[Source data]
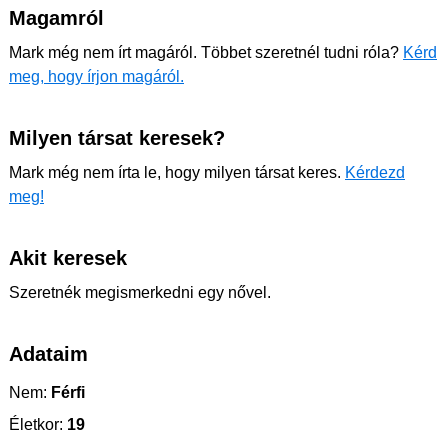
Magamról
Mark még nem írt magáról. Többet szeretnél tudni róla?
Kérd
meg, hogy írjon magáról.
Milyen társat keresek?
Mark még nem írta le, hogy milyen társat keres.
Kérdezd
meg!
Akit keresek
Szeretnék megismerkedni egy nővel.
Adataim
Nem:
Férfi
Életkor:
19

TASK ITEM. Omit every picture while transcribing the records above exactly.

ANSWER TO THE EXERCISE.
Magamról
Mark még nem írt magáról. Többet szeretnél tudni róla?
Kérd
meg, hogy írjon magáról.
Milyen társat keresek?
Mark még nem írta le, hogy milyen társat keres.
Kérdezd
meg!
Akit keresek
Szeretnék megismerkedni egy nővel.
Adataim
Nem:
Férfi
Életkor:
19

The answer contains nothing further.